▸ **ИСХОДНЫЙ ТЕКСТ**
----

Теперь, после одиннадцати лет хрущевской «оттепели», когда, несмотря на все усилия правящего сословия и тайной полиции, в стране впервые после захвата власти большевиками формируется, хотя и медленно, и робко, общественное мнение, может быть, не всем будет понятен кромешный ужас той обязательной лжи и, стало быть, полного и беспомощного одиночества, в котором обречен был пребывать в те годы (а в какой-то довольно большой мере — и теперь) всякий человек, осмеливающийся думать. Глобальный социалистический террор рассчитан на эту ложь, на это беспомощное одиночество, он порождает страх и развязывает подлость — и все обыватели это знают, чувствуют это брюхом и кожей: доносить выгодно — за это награждают, не доносить — страшно, за это наказывают, никто не смеет быть откровенным, даже элементарно честным ни с кем, каждый обмирает в одиночку, а вслух каждый заявляет о своей преданности советской власти, выражает свой восторг по адресу всех ее деяний и мудрости ее вождя. Припоминаю один разговор с моими однокурсницами Аней Млынек и Фридой Шульман в те годы, — речь зашла почему-то о самопожертвовании, но совсем не в общественном, а в сугубо личном, даже интимном плане, — и все-таки умная Фрида ввернула-таки охранительную фразу, что ради товарища Сталина (и только ради него) она бы пожертвовала своей жизнью. — Вот какая была выучка у людей тридцатых годов!

И в камере политической тюрьмы, где были собраны только жертвы сталинского террора, продолжалась та же ложь, то же одиночество, и здесь хвалили Сталина и советскую власть.

До ареста я слишком пренебрегал всякой осторожностью, но в камере я мгновенно «довоспитался» в социалистическом духе. Возникла неразрешимая проблема — мне были нужны люди, я дорожил близостью с ними, и я должен был бояться людей, недоверять им, лгать им, чтобы не ухудшить своего и без того скверного положения. Проблема эта, раз возникнув, т. е. раз став понятой, уже не может перестать существовать для любого человека в нашей стране. Ее приходится решать снова и снова, каждый день, при знакомстве с каждым новым человеком, и даже при каждом новом разговоре с знакомыми людьми — и каждый раз как-то ее решаешь: то больше лжешь, то меньше, то меньше рискуешь, то больше. Постепенно вырабатываются тончайшие и кажущиеся безопасными индикаторы, устанавливающие степень — опасности общения с тем или иным человеком (например, отношение к эстетике Чернышевского или к его роману, оценка стихов Есенина — в те годы, когда Есенин был полузапрещенным поэтом и т. п.).

Менее всего подходило для роли конфидента и наперсника первое лицо, встретившее меня в новом месте моего жительства, староста камеры Шапиро, о котором позже, когда я попал в другую камеру, мне сообщили, что он был стукачом и наседкой.

----

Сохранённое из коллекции

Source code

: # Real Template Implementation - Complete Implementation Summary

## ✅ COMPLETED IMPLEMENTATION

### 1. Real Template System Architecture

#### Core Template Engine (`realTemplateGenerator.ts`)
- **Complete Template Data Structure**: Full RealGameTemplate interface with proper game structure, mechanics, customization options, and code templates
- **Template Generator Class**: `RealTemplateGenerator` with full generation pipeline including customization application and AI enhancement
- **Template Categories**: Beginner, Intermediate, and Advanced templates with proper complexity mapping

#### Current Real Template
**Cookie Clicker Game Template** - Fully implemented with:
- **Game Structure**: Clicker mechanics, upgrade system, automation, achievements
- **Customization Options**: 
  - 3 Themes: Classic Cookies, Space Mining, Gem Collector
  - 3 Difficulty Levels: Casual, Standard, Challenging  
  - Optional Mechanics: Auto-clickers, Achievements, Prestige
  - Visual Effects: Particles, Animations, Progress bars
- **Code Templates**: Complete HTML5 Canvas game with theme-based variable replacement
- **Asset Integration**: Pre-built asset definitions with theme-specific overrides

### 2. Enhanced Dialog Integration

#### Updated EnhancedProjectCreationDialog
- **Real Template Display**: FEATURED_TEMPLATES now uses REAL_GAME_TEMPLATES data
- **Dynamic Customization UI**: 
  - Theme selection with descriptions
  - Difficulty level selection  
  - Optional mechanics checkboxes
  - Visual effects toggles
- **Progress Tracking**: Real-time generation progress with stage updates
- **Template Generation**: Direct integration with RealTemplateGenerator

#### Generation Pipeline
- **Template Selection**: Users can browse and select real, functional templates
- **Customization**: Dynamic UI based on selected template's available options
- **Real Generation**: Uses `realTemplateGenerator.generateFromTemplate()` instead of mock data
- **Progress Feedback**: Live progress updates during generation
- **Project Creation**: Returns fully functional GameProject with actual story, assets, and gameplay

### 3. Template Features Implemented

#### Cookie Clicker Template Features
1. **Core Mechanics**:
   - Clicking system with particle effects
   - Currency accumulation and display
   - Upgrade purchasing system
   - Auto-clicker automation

----

▸ **УСЛОВИЕ ЗАДАНИЯ**
Определите, соответствуют ли исходному тексту утверждения 1–3. Для каждого ответьте «да» или «нет» и приведите точную цитату из текста, на которой основан ответ.
1. До ареста рассказчик был очень осторожен.
2. Позднее рассказчику сообщили, что староста камеры Шапиро был стукачом.
3. В камере политической тюрьмы Сталина уже не хвалили.

▸ **ПИСЬМЕННОЕ РЕШЕНИЕ**
1. Нет: «До ареста я слишком пренебрегал всякой осторожностью».
2. Да: «мне сообщили, что он был стукачом и наседкой».
3. Нет: «и здесь хвалили Сталина и советскую власть».